DATA SHOWN:
Segment Open
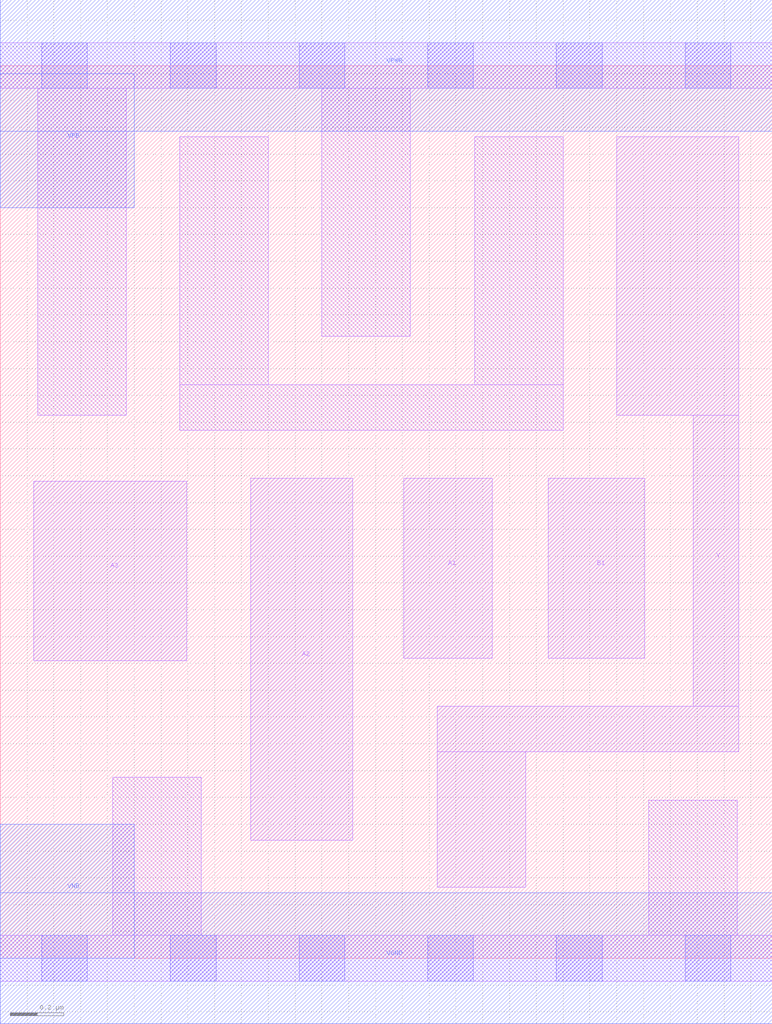
<source format=lef>
# Copyright 2020 The SkyWater PDK Authors
#
# Licensed under the Apache License, Version 2.0 (the "License");
# you may not use this file except in compliance with the License.
# You may obtain a copy of the License at
#
#     https://www.apache.org/licenses/LICENSE-2.0
#
# Unless required by applicable law or agreed to in writing, software
# distributed under the License is distributed on an "AS IS" BASIS,
# WITHOUT WARRANTIES OR CONDITIONS OF ANY KIND, either express or implied.
# See the License for the specific language governing permissions and
# limitations under the License.
#
# SPDX-License-Identifier: Apache-2.0

VERSION 5.5 ;
NAMESCASESENSITIVE ON ;
BUSBITCHARS "[]" ;
DIVIDERCHAR "/" ;
MACRO sky130_fd_sc_lp__a31oi_lp
  CLASS CORE ;
  SOURCE USER ;
  ORIGIN  0.000000  0.000000 ;
  SIZE  2.880000 BY  3.330000 ;
  SYMMETRY X Y R90 ;
  SITE unit ;
  PIN A1
    ANTENNAGATEAREA  0.313000 ;
    DIRECTION INPUT ;
    USE SIGNAL ;
    PORT
      LAYER li1 ;
        RECT 1.505000 1.120000 1.835000 1.790000 ;
    END
  END A1
  PIN A2
    ANTENNAGATEAREA  0.313000 ;
    DIRECTION INPUT ;
    USE SIGNAL ;
    PORT
      LAYER li1 ;
        RECT 0.935000 0.440000 1.315000 1.790000 ;
    END
  END A2
  PIN A3
    ANTENNAGATEAREA  0.313000 ;
    DIRECTION INPUT ;
    USE SIGNAL ;
    PORT
      LAYER li1 ;
        RECT 0.125000 1.110000 0.695000 1.780000 ;
    END
  END A3
  PIN B1
    ANTENNAGATEAREA  0.376000 ;
    DIRECTION INPUT ;
    USE SIGNAL ;
    PORT
      LAYER li1 ;
        RECT 2.045000 1.120000 2.405000 1.790000 ;
    END
  END B1
  PIN Y
    ANTENNADIFFAREA  0.402600 ;
    DIRECTION OUTPUT ;
    USE SIGNAL ;
    PORT
      LAYER li1 ;
        RECT 1.630000 0.265000 1.960000 0.770000 ;
        RECT 1.630000 0.770000 2.755000 0.940000 ;
        RECT 2.300000 2.025000 2.755000 3.065000 ;
        RECT 2.585000 0.940000 2.755000 2.025000 ;
    END
  END Y
  PIN VGND
    DIRECTION INOUT ;
    USE GROUND ;
    PORT
      LAYER met1 ;
        RECT 0.000000 -0.245000 2.880000 0.245000 ;
    END
  END VGND
  PIN VNB
    DIRECTION INOUT ;
    USE GROUND ;
    PORT
      LAYER met1 ;
        RECT 0.000000 0.000000 0.500000 0.500000 ;
    END
  END VNB
  PIN VPB
    DIRECTION INOUT ;
    USE POWER ;
    PORT
      LAYER met1 ;
        RECT 0.000000 2.800000 0.500000 3.300000 ;
    END
  END VPB
  PIN VPWR
    DIRECTION INOUT ;
    USE POWER ;
    PORT
      LAYER met1 ;
        RECT 0.000000 3.085000 2.880000 3.575000 ;
    END
  END VPWR
  OBS
    LAYER li1 ;
      RECT 0.000000 -0.085000 2.880000 0.085000 ;
      RECT 0.000000  3.245000 2.880000 3.415000 ;
      RECT 0.140000  2.025000 0.470000 3.245000 ;
      RECT 0.420000  0.085000 0.750000 0.675000 ;
      RECT 0.670000  1.970000 2.100000 2.140000 ;
      RECT 0.670000  2.140000 1.000000 3.065000 ;
      RECT 1.200000  2.320000 1.530000 3.245000 ;
      RECT 1.770000  2.140000 2.100000 3.065000 ;
      RECT 2.420000  0.085000 2.750000 0.590000 ;
    LAYER mcon ;
      RECT 0.155000 -0.085000 0.325000 0.085000 ;
      RECT 0.155000  3.245000 0.325000 3.415000 ;
      RECT 0.635000 -0.085000 0.805000 0.085000 ;
      RECT 0.635000  3.245000 0.805000 3.415000 ;
      RECT 1.115000 -0.085000 1.285000 0.085000 ;
      RECT 1.115000  3.245000 1.285000 3.415000 ;
      RECT 1.595000 -0.085000 1.765000 0.085000 ;
      RECT 1.595000  3.245000 1.765000 3.415000 ;
      RECT 2.075000 -0.085000 2.245000 0.085000 ;
      RECT 2.075000  3.245000 2.245000 3.415000 ;
      RECT 2.555000 -0.085000 2.725000 0.085000 ;
      RECT 2.555000  3.245000 2.725000 3.415000 ;
  END
END sky130_fd_sc_lp__a31oi_lp
END LIBRARY

</source>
Segment Closed
THE PROBLEM: Copy nothing past the line containing "# distributed under": reproduce every line from the start of the records up to it, skipping pictures.

SOLUTION FOR THIS EXERCISE:
<source format=lef>
# Copyright 2020 The SkyWater PDK Authors
#
# Licensed under the Apache License, Version 2.0 (the "License");
# you may not use this file except in compliance with the License.
# You may obtain a copy of the License at
#
#     https://www.apache.org/licenses/LICENSE-2.0
#
# Unless required by applicable law or agreed to in writing, software
# distributed under the License is distributed on an "AS IS" BASIS,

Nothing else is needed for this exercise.